Caroline Austin attended Penzance Grammar School for Girls and then the University of London. She gained her first degree in biochemistry from Chelsea College, University of London. Her PhD is from University College London, studying cytochrome P450s. She carried out postdoctoral research at Harvard University and at St George's, University of London. In 1993, she joined Newcastle University, initially as a lecturer in biochemistry and genetics, and was a professor there from 2005 - 2025. In 2025 she became a Professor Emerita.

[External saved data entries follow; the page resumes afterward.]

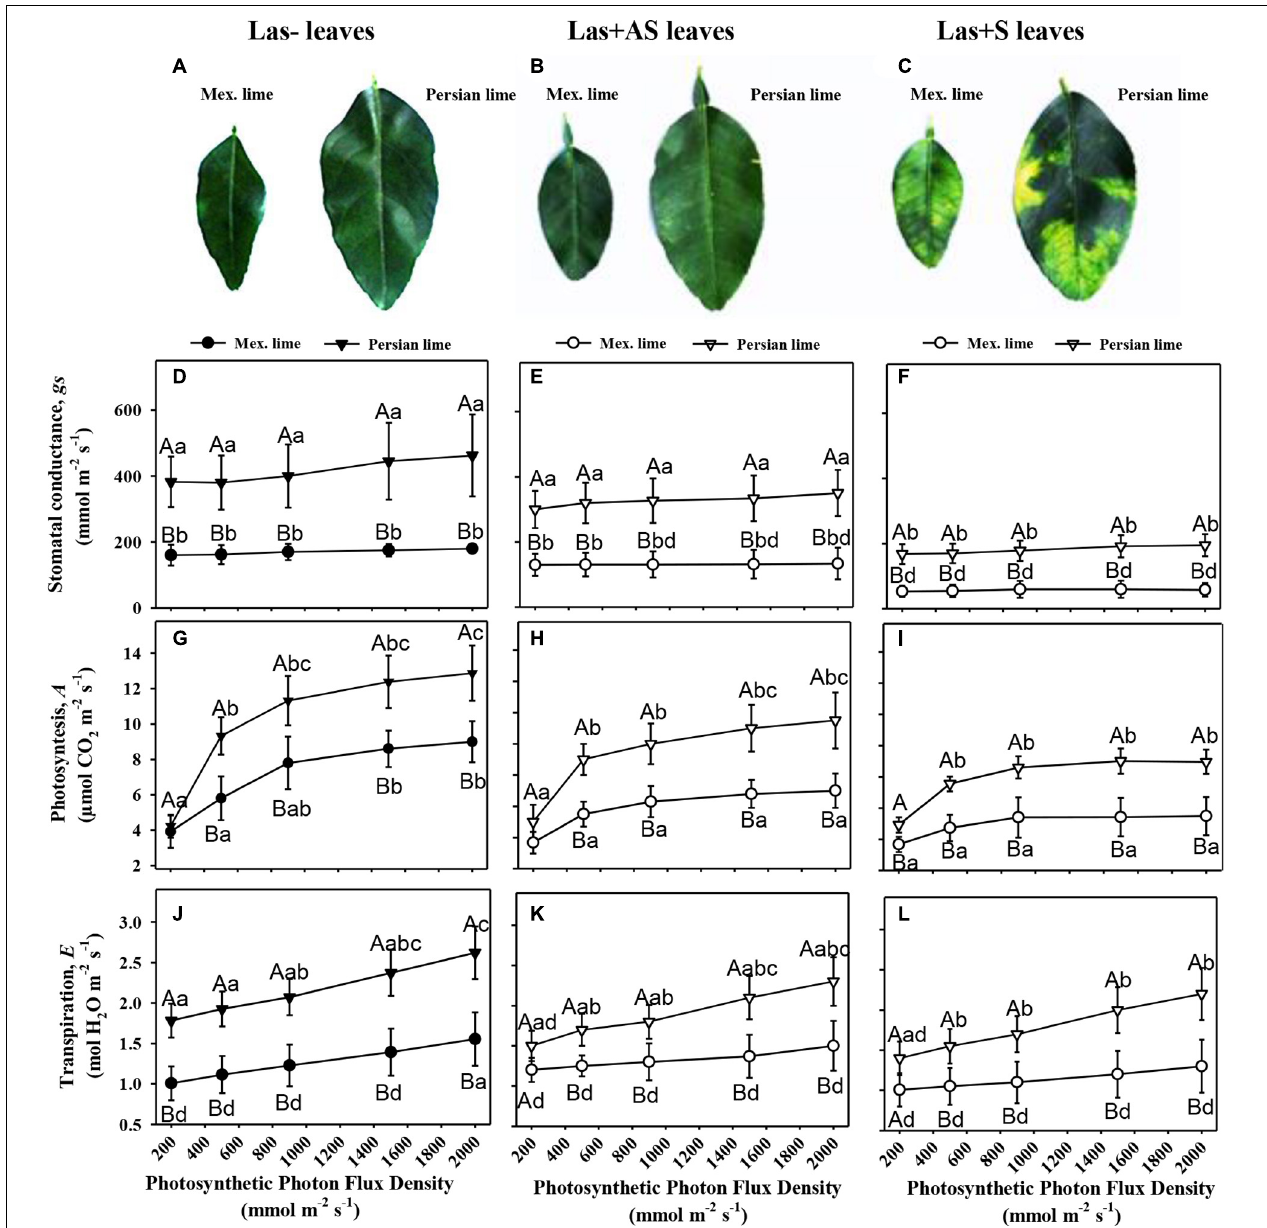
FIGURE 1 | Physiological impact of HLB in infected leaves that were asymptomatic (Las + AS) and symptomatic (Las + S) compared with control (Las − ) leaves from Mexican and Persian limes, respectively. Pictures of control (A) , Las + AS (B) , and Las + S (C) leaves of both cultivars. Stomatal conductance, gs (D–F) , photosynthesis, A (G–I) , and transpiration (J–L) measured in Las − , Las + AS, and Las + S leaves from Mexican and Persian limes, respectively, subjected to increased PPFD. The results are presented with mean values ± SE ( n = 10). For each given datum, different letters indicate a statistical difference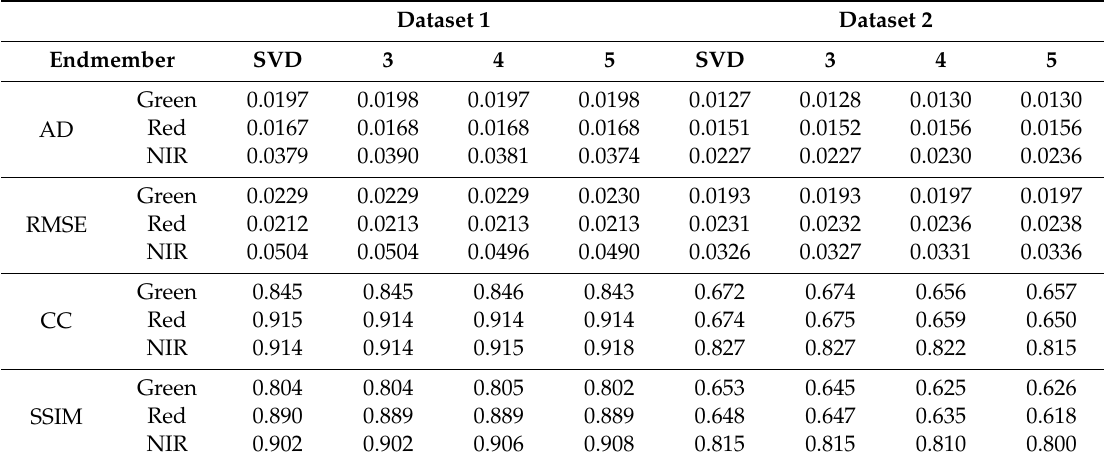
Table 3. The fusion precision of EFSDAF by using di ff erent endmember numbers in two datasets (NIR-red-green).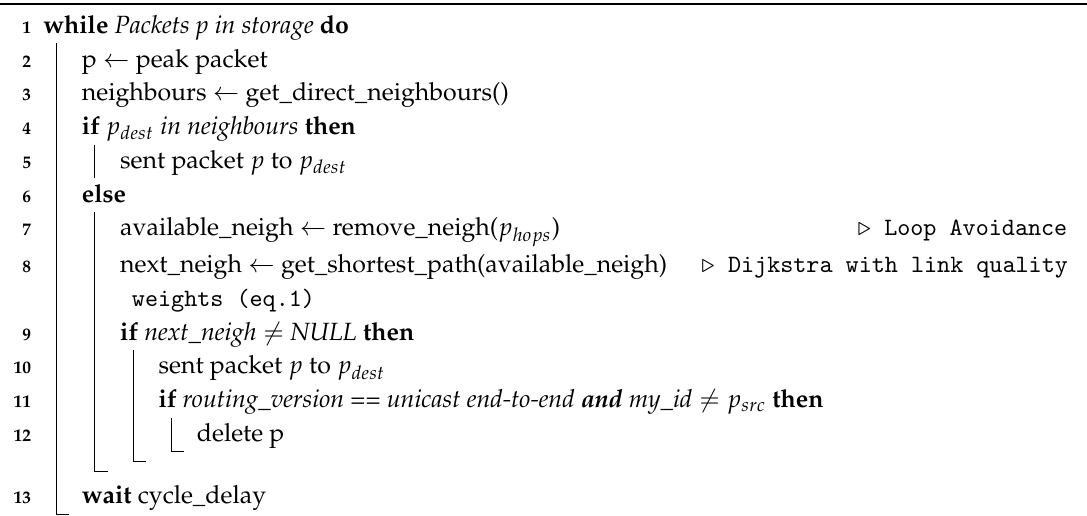
Algorithm 1: Routing decision algorithm (decision logic).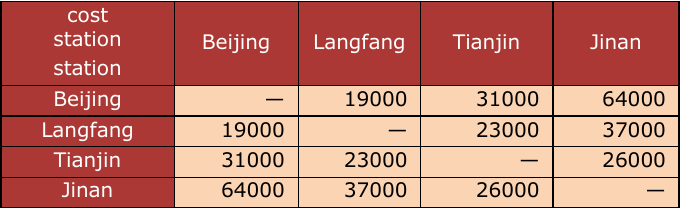
Table 9. Variable operating cost for empty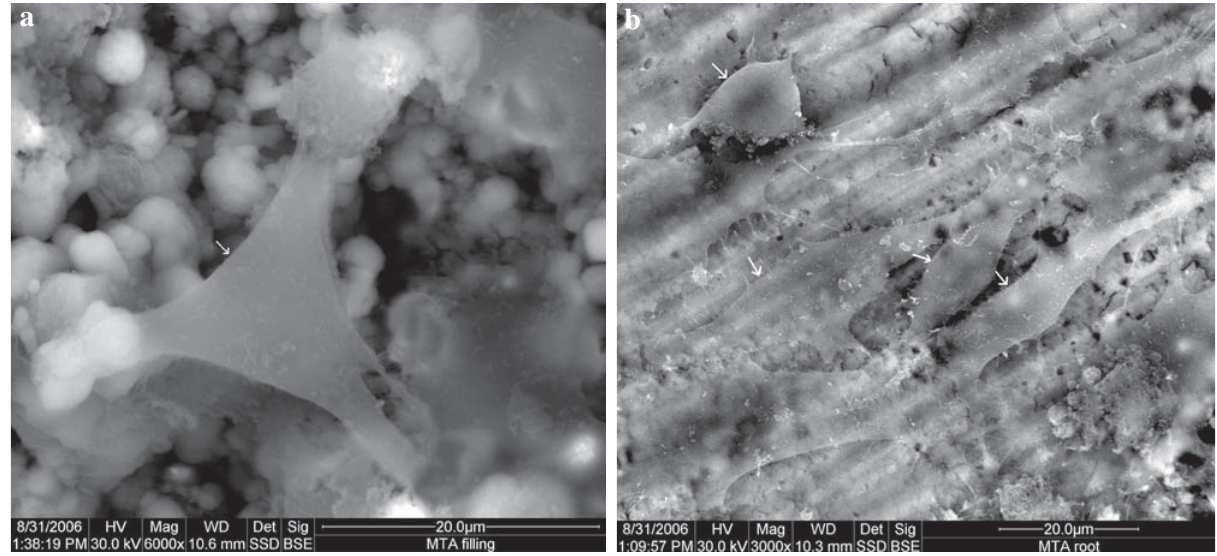
Figure 3 (cid:7)(cid:12)(cid:31)(cid:21)(cid:15)(cid:6)(cid:6)(cid:5)(cid:6)(cid:13)(cid:12)(cid:3)(cid:14)(cid:3)(cid:21)(cid:17)(cid:16)(cid:9)(cid:6)(cid:12)(cid:8)(cid:5)(cid:21)(cid:16)(cid:9)(cid:4)(cid:21)(cid:9)(cid:22)(cid:3)(cid:12)(cid:24)(cid:31)!"(cid:29)(cid:12)(cid:8)(cid:5)(cid:21)(cid:16)(cid:9)(cid:13)(cid:16)(cid:15)(cid:22)(cid:18)(cid:12)(cid:9)(cid:23)(cid:12)"#$%(cid:12)(cid:24)(cid:15)(cid:29)(cid:12)(cid:8)(cid:15)(cid:17)(cid:3)(cid:16)(cid:5)(cid:15)(cid:14)(cid:12)(cid:4)(cid:19)(cid:16)(cid:23)(cid:15)(cid:21)(cid:3)(cid:12)(cid:24)(cid:9)(cid:16)(cid:5)(cid:13)(cid:5)(cid:6)(cid:15)(cid:14)(cid:12)(cid:8)(cid:15)(cid:13)(cid:6)(cid:5)(cid:11)(cid:21)(cid:15)(cid:17)(cid:5)(cid:9)(cid:6)(cid:12)’(cid:26)(cid:27)(cid:27)(cid:27)(cid:28)(cid:29)*(cid:12)(cid:24)/(cid:29)(cid:12)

She served on the British Society for Cell Biology committee (2011–17) and has been a council member of the Royal Society of Biology since 2017. She was on the Medical Research Council non-clinical career development panel (2013–17). She has co-organised three EMBO workshops (2015, 2017 and 2023). Between 2020 and 2023 she ran an international online seminar series for the topoisomerase research community.

==Research==
Caroline Austin's published research focuses on human DNA topoisomerase II. She was a co-discoverer of DNA topoisomerase IIbeta (TOP2B). Her most-cited article, Caroline Austin, KL Marsh. "Eukaryotic DNA topoisomerase IIβ" in BioEssays 20 (3), 215–226 (1998) has been cited 351 times (as of June 2025) according to Google Scholar.